European Championships: Rudern? Hauen und Stechen!
München - An der Regattastrecke im Münchner Norden war am Montag wieder Ruhe eingekehrt. Nach vier spannenden Wettkampftagen, nach insgesamt 24 Entscheidungen bei der EM in Rudern.
Verbaler Rundumschlag
Wirkte die Szenerie zumindest an der Anlage selbst recht beschaulich, ging unterdessen das interne Beben im deutschen Verband weiter. Nach dem verbalen Rundumschlag und der Generalabrechnung von Oliver Zeidler schlagen die Wellen weiter hoch, nun wehrte sich Bundestrainerin Brigitte Bielig via Abendzeitung mit Nachdruck gegen die massiven Attacken und übte nun ihrerseits Kritik am früheren Welt- und Europameister.

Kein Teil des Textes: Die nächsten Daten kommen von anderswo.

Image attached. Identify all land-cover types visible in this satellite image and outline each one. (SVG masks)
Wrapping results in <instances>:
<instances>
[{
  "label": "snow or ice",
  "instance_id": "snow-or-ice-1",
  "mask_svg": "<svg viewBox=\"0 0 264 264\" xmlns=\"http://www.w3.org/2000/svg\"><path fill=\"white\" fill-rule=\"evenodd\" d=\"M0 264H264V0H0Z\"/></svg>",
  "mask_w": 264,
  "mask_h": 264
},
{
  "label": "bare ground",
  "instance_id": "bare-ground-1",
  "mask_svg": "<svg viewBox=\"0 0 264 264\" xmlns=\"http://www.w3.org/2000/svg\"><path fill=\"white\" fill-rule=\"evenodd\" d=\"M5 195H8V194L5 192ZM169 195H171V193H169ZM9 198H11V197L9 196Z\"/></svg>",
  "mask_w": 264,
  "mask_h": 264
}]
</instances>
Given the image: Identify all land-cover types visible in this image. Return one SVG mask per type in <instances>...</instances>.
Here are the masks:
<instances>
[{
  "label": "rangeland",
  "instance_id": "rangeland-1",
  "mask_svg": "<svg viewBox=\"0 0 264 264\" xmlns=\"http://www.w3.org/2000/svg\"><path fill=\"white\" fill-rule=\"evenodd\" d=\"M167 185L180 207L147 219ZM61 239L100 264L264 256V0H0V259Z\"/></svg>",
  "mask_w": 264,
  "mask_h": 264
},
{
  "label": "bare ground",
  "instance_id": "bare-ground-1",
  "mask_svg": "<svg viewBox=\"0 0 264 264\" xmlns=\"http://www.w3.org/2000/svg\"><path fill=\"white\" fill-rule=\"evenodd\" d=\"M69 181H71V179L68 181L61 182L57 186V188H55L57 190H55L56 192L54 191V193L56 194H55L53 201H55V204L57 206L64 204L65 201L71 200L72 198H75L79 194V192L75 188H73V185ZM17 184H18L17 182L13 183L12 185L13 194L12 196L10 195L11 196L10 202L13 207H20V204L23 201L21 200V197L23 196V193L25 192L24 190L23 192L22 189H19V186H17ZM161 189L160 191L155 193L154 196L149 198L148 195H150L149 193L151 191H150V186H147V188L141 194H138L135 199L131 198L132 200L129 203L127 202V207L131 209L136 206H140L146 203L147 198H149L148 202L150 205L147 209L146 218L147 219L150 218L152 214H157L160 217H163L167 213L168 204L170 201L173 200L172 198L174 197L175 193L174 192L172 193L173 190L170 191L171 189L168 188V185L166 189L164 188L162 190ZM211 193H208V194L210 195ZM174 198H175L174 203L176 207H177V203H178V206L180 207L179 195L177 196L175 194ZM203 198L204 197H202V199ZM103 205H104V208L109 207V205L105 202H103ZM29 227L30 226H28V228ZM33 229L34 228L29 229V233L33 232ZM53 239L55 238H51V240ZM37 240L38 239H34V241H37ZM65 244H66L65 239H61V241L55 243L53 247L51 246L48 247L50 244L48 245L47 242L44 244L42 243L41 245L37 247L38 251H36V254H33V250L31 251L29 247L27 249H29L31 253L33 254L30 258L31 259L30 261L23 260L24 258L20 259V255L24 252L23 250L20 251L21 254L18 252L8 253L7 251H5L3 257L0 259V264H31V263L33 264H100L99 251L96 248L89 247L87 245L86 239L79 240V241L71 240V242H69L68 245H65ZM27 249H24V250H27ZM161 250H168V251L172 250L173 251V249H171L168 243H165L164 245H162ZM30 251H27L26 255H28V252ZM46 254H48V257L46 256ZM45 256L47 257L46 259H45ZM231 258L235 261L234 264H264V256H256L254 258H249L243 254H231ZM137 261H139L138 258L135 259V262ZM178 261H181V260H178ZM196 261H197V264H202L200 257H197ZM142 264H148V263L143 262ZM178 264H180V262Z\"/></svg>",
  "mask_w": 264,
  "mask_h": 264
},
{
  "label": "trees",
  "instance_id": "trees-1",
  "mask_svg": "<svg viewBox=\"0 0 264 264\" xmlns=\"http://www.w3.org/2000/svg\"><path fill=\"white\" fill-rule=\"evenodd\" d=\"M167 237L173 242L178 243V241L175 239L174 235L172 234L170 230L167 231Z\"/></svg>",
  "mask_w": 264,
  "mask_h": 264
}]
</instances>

Die Gräben sind tief, die Fronten verhärtet. Es ist einiges aus dem Ruder gelaufen. Am Sonntag war Zeidlers Goldtraum im Einer auf den letzten Metern geplatzt, kurz vor dem Ziel brach der 26-Jährige entkräftet ein, wurde am Ende nur Vierter.

Breitseite gegen Verband
Dafür hatte er später noch reichlich Energie, um erneut eine Breitseite gegen den Verband zu fahren, insbesondere gegen Bundestrainerin Bielig und Sportdirektor Mario Woldt. Hatte Zeidler schon vor der EM heftige Kritik geübt ("Wir haben im Verband niemanden, der Ahnung hat vom Leistungssport"), legte er nun am Sonntag nach.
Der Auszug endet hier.